This study describes three patients that presented to a local tertiary hospital, two with acute and one with chronic sporting injuries. In all cases, the patients had AP radiographs of the shoulder which demonstrated ACJ injury. The acutely injured patients were triaged for rapid access clinical review in upper limb orthopedic clinic, while the patient with chronic injury was referred to the orthopedic clinic by their primary care practitioner. All patients underwent a thorough upper limb physical examination. As part of their physical examination, patients performed shoulder ERAR to assess the increase in prominence of ACJ injury. Images were obtained with written patient consent for use in scientific publication. A thorough search of the literature was performed investigating the existence of similar examination techniques with no such techniques existing. Two of the three cases were males with acute sporting injuries who presented to the emergency department of our tertiary hospital. As a result of their presentation and orthopedic consultation, these patients were triaged for rapid access clinical review in specialist upper limb orthopedic clinic. The third case was a female referred in by her primary health-care practitioner for consideration of operative management of her chronic ACJ injury. The first case is that of Patient 1, a 44-year-old male who sustained a right ACJ injury while playing cricket. The injury occurred when he fell onto an adducted right arm. He presented to the emergency department of our tertiary hospital where initial radiographs demonstrated a type III right ACJ injury (Fig. 1a). In the context of these radiology findings, a category one referral was made to the orthopedic outpatient clinic. At orthopedic clinic, Patient 1 was examined and noted to have increased ACJ injury prominence on shoulder ERAR (Fig. 1b and c). He underwent operative right ACJ stabilization as an emergency ambulatory case.

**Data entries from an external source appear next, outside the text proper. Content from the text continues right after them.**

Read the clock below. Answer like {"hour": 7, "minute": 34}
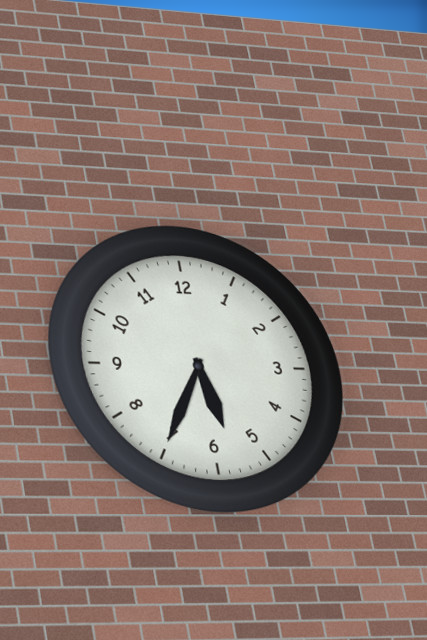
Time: {"hour": 5, "minute": 35}
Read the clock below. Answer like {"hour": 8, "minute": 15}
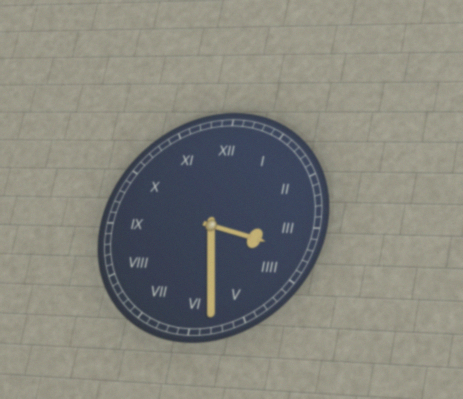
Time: {"hour": 3, "minute": 28}
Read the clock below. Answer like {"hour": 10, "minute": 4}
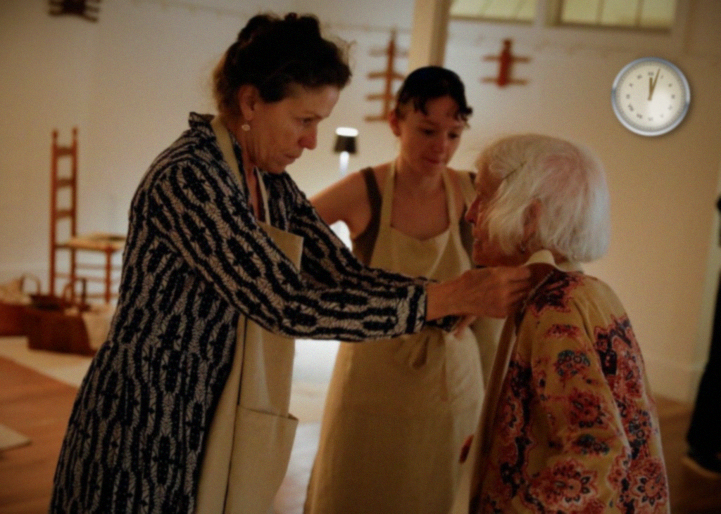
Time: {"hour": 12, "minute": 3}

The second case is that of Patient 2, a 21-year-old male who sustained a left ACJ injury after falling onto his shoulder while wrestling. Initial radiographs demonstrated a Rockwood type III ACJ injury (Fig. 2a). As a result of his injury, a category one referral was made to the orthopedic outpatient clinic. At the orthopedic clinic, Patient 2 was examined and noted to demonstrate increased ACJ prominence with shoulder ERAR (Fig. 2b and c). Patient 2 underwent operative left ACJ stabilization.

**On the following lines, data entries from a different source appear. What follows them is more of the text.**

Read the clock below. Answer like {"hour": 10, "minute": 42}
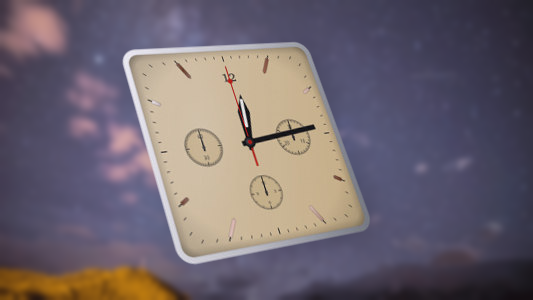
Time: {"hour": 12, "minute": 14}
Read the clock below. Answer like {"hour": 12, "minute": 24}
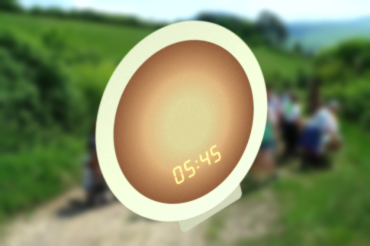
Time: {"hour": 5, "minute": 45}
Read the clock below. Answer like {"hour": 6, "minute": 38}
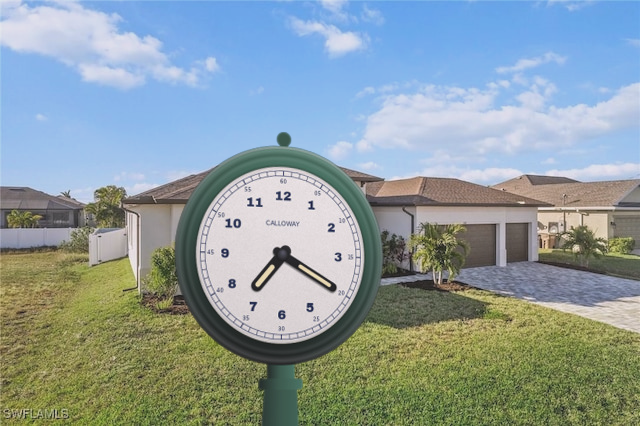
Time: {"hour": 7, "minute": 20}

The third case is that of Patient 3, a 49-year-old female who sustained a left ACJ injury in a cycling accident. At the time of injury, she presented to the emergency department of our tertiary hospital. She had a notable step deformity of the left ACJ and initial radiographs demonstrated a Rockwood type III ACJ injury (Fig. 3a). At the time of injury, the treating clinician deemed Patient 3 appropriate for non-operative management and she was discharged from ED. At 14 months, Patient 3’s GP referred her for orthopedic review and consideration of operative management due to persisting symptoms of instability and discomfort. She was triaged and reviewed in upper-limb orthopedic clinic. Despite these symptoms, Patient 3 did not report a significant inhibition in activities of daily living. Patient 3 was examined and noted to have a marked increase in CC distance and ACJ deformity with shoulder ERAR (Fig. 3b and c). Given the chronicity of injury, Patient 3 underwent elective surgical intervention.
In our upper-limb orthopedic clinic, all patients consented to photography of their ACJ at rest and while performing ERAR. The test of ERAR was performed with the shoulder adducted, elbow flexed to 90°, and against a medial rotational force applied at the wrist of the patient by the treating clinician. This clinical test was well tolerated without significant discomfort. In all patients, this maneuver resulted in increased CC interval and ACJ deformity as seen in Fig. 4.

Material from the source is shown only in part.